■ The problem:
Show all lines from the records below in which the string "Arrasate" is present.

---

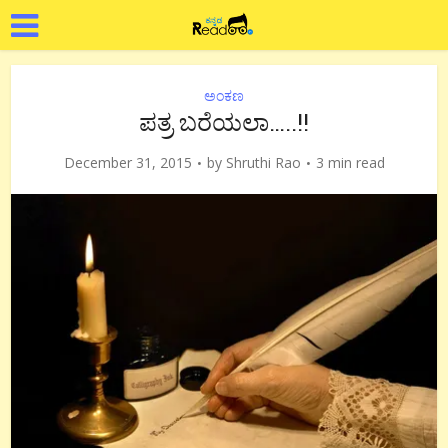
ಅಂಕಣ
ಪತ್ರ ಬರೆಯಲಾ…..!!
December 31, 2015
by
Shruthi Rao
3 min read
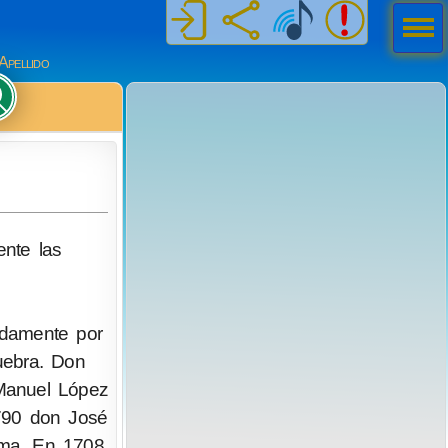
Men
ú
Apellido
ente las
pidamente por
uebra. Don
Manuel López
790 don José
ma. En 1708,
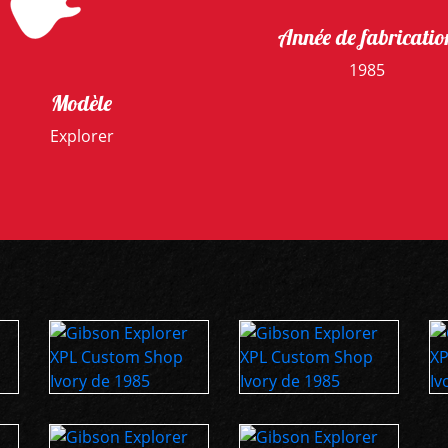
Année de fabricatio
1985
Modèle
Explorer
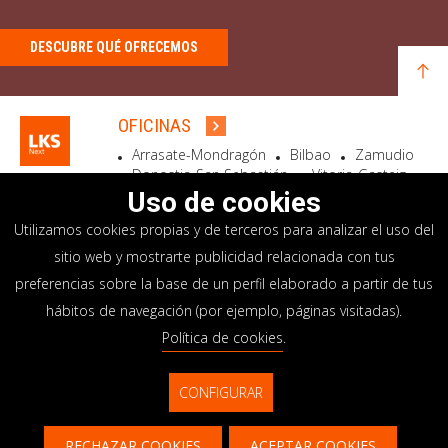
DESCUBRE QUÉ OFRECEMOS
OFICINAS
Arrasate-Mondragón
Bilbao
Zamudio
Donostia-San Sebastián
Vitoria-Gasteiz
Madrid
El Astillero
Bidart
Uso de cookies
Utilizamos cookies propias y de terceros para analizar el uso del
SEDE SOCIAL
sitio web y mostrarte publicidad relacionada con tus
Goiru, 7 Arrasate-Mondragón
preferencias sobre la base de un perfil elaborado a partir de tus
CP 20500 GIPUZKOA – SPAIN
hábitos de navegación (por ejemplo, páginas visitadas).
+34 900 84 14 14
Política de cookies
.
info@lksnext.com
CONFIGURAR
Aviso legal
Portal de privacidad
© LKS Next 2026
Política de cookies
Sistema interno información
RECHAZAR COOKIES
ACEPTAR COOKIES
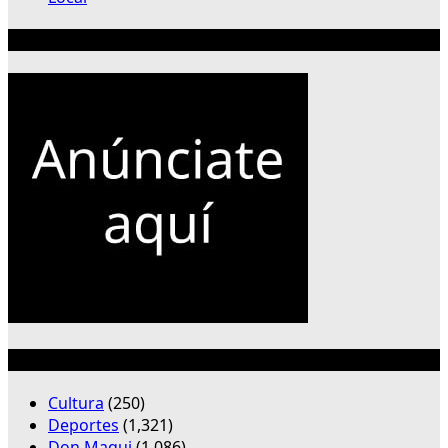
Publicidad 300×250
Categorías
Cultura
(250)
Deportes
(1,321)
Don Maqui
(1,086)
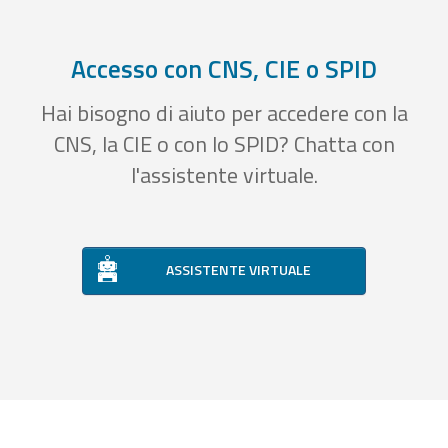
Accesso con CNS, CIE o SPID
Hai bisogno di aiuto per accedere con la
CNS, la CIE o con lo SPID? Chatta con
l'assistente virtuale.
ASSISTENTE VIRTUALE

---

■ Written solution:
Arrasate-Mondragón
Goiru, 7 Arrasate-Mondragón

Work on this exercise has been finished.